The following information was compiled from the whitehouse.gov website and is current as to the date of this posting:
Key Elements of the Credit CARD Act of 2009
Bans Unfair Rate Increases:
- Financial institutions will no longer raise rates unfairly, and consumers will have confidence that the interest rates on their existing balances will not be hiked.
- Bans Retroactive Rate Increases: Bans rate increases on existing balances due to “any time, any reason” or “universal default” and severely restricts retroactive rate increases due to late payment.
- First Year Protection: Contract terms must be clearly spelled out and stable for the entirety of the first year. Firms may continue to offer promotional rates with new accounts or during the life of an account, but these rates must be clearly disclosed and last at least 6 months.
Bans Unfair Fee Traps:
- Ends Late Fee Traps: Institutions will have to give card holders a reasonable time to pay the monthly bill – at least 21 calendar days from time of mailing. The act also ends late fee traps such as weekend deadlines, due dates that change each month, and deadlines that fall in the middle of the day.
- Enforces Fair Interest Calculation: Credit card companies will be required to apply excess payments to the highest interest balance first, as consumers expect them to do. The act also ends the confusing and unfair practice by which issuers use the balance in a previous month to calculate interest charges on the current month, so called “double-cycle” billing.
- Requires Opt-In to Over-Limit Fees: Consumers will find it easier to avoid over-limit fees because institutions will have to obtain a consumer’s permission to process transactions that would place the account over the limit.
- Restrains Unfair Sub-Prime Fees: Fees on subprime, low-limit credit cards will be substantially restricted.
- Limits Fees on Gift and Stored Value Cards: The act enhances disclosure on fees for gift and stored value cards and restricts inactivity fees unless the card has been inactive for at least 12 months.
Plain Sight /Plain Language Disclosures:
- Credit card contract terms will be disclosed in language that consumers can see and understand so they can avoid unnecessary costs and manage their finances.
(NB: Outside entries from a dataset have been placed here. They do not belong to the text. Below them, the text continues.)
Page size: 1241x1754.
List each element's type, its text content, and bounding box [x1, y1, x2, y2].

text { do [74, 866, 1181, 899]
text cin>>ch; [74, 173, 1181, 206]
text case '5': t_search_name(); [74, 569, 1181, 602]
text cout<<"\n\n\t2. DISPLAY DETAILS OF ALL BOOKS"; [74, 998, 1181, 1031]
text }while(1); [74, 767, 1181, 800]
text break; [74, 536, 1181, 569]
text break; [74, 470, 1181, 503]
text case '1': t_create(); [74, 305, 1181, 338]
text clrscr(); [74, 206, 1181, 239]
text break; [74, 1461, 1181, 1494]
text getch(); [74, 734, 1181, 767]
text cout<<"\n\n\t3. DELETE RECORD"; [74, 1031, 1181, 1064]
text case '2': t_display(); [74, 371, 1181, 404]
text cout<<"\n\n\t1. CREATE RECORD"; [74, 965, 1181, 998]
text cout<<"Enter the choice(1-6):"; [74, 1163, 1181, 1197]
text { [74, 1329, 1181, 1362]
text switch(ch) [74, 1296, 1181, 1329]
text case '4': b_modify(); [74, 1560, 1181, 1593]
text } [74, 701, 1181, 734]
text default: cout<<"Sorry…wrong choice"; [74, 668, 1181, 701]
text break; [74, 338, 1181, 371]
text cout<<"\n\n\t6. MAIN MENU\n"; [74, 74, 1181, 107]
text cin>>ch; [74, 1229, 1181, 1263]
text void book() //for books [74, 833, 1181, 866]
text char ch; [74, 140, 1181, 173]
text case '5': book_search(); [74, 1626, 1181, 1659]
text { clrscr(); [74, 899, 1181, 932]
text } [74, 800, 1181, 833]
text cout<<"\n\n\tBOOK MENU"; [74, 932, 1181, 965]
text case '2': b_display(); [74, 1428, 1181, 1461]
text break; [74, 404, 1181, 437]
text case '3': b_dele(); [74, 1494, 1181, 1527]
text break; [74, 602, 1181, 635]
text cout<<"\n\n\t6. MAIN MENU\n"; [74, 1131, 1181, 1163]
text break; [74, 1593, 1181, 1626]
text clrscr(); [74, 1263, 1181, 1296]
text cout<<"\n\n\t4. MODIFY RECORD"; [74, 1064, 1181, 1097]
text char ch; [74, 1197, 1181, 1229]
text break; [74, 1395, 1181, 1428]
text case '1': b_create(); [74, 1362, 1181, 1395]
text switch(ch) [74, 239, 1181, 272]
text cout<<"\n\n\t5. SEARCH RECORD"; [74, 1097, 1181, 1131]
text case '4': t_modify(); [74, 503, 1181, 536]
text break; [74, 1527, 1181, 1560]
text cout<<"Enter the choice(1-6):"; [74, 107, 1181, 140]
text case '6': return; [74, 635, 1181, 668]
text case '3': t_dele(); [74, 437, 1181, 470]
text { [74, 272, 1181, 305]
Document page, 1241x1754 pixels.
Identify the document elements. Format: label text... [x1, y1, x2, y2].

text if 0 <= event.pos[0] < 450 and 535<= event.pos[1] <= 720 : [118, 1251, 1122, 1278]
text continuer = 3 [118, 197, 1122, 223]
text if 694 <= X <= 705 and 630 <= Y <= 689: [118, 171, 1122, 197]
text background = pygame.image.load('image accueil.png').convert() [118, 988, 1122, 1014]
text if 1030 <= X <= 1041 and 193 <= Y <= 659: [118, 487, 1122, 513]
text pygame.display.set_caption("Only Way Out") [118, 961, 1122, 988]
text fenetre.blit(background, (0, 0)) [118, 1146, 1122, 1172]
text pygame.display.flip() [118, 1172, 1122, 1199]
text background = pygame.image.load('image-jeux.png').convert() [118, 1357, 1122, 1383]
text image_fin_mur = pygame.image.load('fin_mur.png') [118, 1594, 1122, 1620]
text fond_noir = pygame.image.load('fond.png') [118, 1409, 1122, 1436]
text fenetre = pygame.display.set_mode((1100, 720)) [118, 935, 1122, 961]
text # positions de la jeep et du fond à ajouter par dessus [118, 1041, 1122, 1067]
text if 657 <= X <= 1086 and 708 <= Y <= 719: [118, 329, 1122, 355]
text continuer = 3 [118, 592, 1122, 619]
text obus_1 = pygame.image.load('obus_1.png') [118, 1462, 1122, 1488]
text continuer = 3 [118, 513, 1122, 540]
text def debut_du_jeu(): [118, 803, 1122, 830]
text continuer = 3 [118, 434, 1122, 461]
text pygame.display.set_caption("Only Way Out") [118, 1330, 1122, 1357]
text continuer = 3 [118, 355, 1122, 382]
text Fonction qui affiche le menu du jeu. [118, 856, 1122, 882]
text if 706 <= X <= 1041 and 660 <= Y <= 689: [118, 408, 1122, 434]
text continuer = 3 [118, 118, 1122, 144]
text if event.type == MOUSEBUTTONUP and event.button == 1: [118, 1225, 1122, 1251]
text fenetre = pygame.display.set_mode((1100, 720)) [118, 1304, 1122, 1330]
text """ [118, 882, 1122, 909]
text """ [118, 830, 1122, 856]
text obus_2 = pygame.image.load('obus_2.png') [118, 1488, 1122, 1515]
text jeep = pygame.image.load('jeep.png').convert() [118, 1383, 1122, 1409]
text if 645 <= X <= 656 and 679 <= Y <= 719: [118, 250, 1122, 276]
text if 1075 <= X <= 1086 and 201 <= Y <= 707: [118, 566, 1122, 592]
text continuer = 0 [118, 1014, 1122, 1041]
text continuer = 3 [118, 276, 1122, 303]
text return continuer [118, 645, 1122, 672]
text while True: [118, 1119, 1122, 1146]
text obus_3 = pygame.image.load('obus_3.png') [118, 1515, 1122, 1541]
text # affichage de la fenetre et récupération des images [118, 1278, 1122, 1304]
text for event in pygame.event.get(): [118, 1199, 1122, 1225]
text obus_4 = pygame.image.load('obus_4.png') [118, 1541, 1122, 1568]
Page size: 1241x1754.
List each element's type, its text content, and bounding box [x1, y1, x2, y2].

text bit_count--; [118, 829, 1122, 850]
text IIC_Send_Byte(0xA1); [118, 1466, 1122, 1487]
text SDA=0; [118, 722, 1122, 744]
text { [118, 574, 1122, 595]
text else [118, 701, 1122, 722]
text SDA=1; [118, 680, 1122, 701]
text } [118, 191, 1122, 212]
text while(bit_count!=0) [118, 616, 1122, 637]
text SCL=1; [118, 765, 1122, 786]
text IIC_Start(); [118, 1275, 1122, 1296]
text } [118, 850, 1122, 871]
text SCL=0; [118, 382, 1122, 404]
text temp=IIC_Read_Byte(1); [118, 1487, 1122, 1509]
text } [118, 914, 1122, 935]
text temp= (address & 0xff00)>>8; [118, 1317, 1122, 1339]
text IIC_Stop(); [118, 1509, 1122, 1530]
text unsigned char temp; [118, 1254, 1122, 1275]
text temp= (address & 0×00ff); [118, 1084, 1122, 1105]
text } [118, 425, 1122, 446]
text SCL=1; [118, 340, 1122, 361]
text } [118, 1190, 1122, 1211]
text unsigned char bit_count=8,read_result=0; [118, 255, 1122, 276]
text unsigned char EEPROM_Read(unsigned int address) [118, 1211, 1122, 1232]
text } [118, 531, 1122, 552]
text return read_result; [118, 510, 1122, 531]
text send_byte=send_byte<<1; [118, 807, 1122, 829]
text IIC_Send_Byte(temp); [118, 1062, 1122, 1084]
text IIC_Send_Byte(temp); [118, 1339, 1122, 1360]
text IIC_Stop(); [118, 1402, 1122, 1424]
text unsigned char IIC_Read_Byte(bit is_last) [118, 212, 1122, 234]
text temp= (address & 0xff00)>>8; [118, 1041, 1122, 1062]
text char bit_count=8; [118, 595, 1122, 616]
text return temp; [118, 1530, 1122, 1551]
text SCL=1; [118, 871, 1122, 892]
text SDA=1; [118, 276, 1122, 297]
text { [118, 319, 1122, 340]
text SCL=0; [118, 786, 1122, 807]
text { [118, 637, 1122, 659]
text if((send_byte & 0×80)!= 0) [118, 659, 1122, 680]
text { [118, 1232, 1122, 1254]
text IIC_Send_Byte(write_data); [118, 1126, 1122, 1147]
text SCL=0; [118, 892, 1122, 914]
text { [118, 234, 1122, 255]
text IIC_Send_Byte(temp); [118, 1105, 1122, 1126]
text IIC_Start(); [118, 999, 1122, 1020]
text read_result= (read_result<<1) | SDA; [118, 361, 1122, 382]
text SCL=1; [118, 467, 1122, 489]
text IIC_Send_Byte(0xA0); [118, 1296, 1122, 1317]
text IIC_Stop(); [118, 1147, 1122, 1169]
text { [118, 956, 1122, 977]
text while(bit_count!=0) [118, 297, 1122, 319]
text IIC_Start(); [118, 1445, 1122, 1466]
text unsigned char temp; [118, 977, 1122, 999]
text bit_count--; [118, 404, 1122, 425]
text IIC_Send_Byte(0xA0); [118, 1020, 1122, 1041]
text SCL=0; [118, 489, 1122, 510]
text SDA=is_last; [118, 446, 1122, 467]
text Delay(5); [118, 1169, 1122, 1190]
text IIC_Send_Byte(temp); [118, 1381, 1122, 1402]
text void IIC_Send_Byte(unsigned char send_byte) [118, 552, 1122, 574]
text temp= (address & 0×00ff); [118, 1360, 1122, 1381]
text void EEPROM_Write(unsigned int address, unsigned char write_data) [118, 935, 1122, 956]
- Plain Language in Plain Sight: Creditors will give consumers clear disclosures of account terms before consumers open an account, and clear statements of the activity on consumers’ accounts afterwards. For example, pre-opening disclosures will highlight fees consumers may be charged and periodic statements will conspicuously display fees they have paid in the current month and the year to date as well as the reasons for those fees. These disclosures will help consumers make informed choices about using the right financial products and managing their own financial needs. Model disclosures will be updated regularly based on reviews of the market, empirical research, and testing with consumers to ensure that disclosures remain clear, useful, and relevant.
- Real Information about the Financial Consequences of Decisions: Issuers will be required to show the consequences to consumers of their credit decisions.
- Issuers will need to display on periodic statements how long it would take to pay off the existing balance – and the total interest cost – if the consumer paid only the minimum due.
- Issuers will also have to display the payment amount and total interest cost to pay off the existing balance in 36 months.